**Page images and extracted text:**
•••
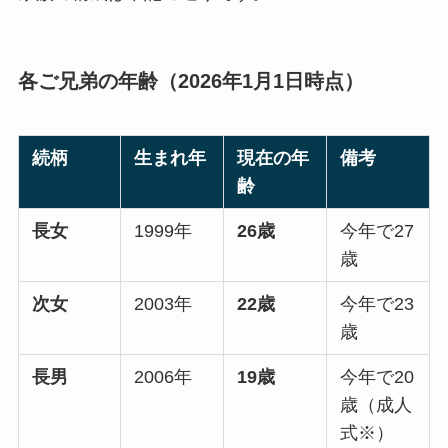
各ご兄弟の年齢（2026年1月1日時点）
続柄
生まれ年
現在の年
備考
齢
長女
1999年
26歳
今年で27
歳
次女
2003年
22歳
今年で23
歳
長男
2006年
19歳
今年で20
歳（成人
式※）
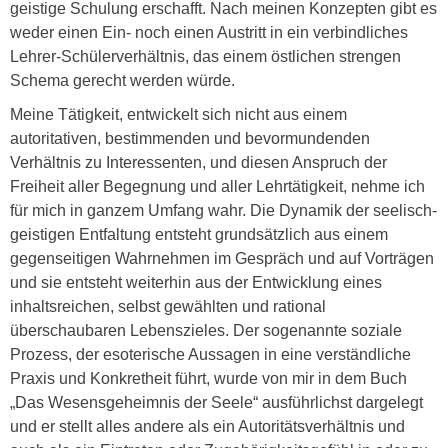
geistige Schulung erschafft. Nach meinen Konzepten gibt es
weder einen Ein- noch einen Austritt in ein verbindliches
Lehrer-Schülerverhältnis, das einem östlichen strengen
Schema gerecht werden würde.
Meine Tätigkeit, entwickelt sich nicht aus einem
autoritativen, bestimmenden und bevormundenden
Verhältnis zu Interessenten, und diesen Anspruch der
Freiheit aller Begegnung und aller Lehrtätigkeit, nehme ich
für mich in ganzem Umfang wahr. Die Dynamik der seelisch-
geistigen Entfaltung entsteht grundsätzlich aus einem
gegenseitigen Wahrnehmen im Gespräch und auf Vorträgen
und sie entsteht weiterhin aus der Entwicklung eines
inhaltsreichen, selbst gewählten und rational
überschaubaren Lebenszieles. Der sogenannte soziale
Prozess, der esoterische Aussagen in eine verständliche
Praxis und Konkretheit führt, wurde von mir in dem Buch
„Das Wesensgeheimnis der Seele“ ausführlichst dargelegt
und er stellt alles andere als ein Autoritätsverhältnis und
•••
**WHAT IS REQUIRED:** There is a line with "und sie entsteht" and a line with "Praxis und Konkretheit" above. Copy exactly those two lines and all lines between them, with nothing else.

**WRITTEN RESPONSE:**
und sie entsteht weiterhin aus der Entwicklung eines
inhaltsreichen, selbst gewählten und rational
überschaubaren Lebenszieles. Der sogenannte soziale
Prozess, der esoterische Aussagen in eine verständliche
Praxis und Konkretheit führt, wurde von mir in dem Buch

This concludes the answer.